The answer should be each line of the records that contains the word "three"; please copy them all.
▬▬▬▬▬▬
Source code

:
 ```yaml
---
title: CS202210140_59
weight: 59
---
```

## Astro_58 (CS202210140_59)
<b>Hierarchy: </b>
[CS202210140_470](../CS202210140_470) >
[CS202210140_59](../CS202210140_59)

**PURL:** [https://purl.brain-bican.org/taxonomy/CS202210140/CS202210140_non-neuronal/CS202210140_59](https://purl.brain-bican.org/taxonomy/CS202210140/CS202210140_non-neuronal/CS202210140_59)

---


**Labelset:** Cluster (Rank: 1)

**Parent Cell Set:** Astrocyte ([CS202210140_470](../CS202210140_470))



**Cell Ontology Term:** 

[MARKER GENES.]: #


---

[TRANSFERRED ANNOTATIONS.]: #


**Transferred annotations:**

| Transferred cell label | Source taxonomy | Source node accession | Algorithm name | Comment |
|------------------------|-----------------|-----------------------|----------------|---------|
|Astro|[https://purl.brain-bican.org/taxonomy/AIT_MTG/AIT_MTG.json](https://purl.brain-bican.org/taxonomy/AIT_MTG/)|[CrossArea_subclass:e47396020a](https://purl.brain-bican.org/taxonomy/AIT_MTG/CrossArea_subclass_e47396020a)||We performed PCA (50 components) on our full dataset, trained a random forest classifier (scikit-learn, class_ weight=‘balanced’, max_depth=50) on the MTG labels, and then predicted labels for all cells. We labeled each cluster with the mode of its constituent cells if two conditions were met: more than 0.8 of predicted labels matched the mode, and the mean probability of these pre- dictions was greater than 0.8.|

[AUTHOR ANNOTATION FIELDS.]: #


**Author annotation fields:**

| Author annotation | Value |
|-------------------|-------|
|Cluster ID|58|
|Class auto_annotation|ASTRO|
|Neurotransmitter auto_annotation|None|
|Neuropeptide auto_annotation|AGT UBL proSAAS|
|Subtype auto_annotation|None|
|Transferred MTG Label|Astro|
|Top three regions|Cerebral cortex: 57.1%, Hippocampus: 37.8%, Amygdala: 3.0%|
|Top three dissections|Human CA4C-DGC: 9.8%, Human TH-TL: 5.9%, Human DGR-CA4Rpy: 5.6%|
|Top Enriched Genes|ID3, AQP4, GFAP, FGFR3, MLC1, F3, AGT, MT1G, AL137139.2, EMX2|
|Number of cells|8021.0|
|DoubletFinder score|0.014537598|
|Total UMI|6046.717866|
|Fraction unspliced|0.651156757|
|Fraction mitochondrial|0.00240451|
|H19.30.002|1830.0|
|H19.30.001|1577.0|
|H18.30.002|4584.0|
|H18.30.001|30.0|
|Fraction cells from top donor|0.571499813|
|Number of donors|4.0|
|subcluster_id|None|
▬▬▬▬▬▬
Response:
|Top three regions|Cerebral cortex: 57.1%, Hippocampus: 37.8%, Amygdala: 3.0%|
|Top three dissections|Human CA4C-DGC: 9.8%, Human TH-TL: 5.9%, Human DGR-CA4Rpy: 5.6%|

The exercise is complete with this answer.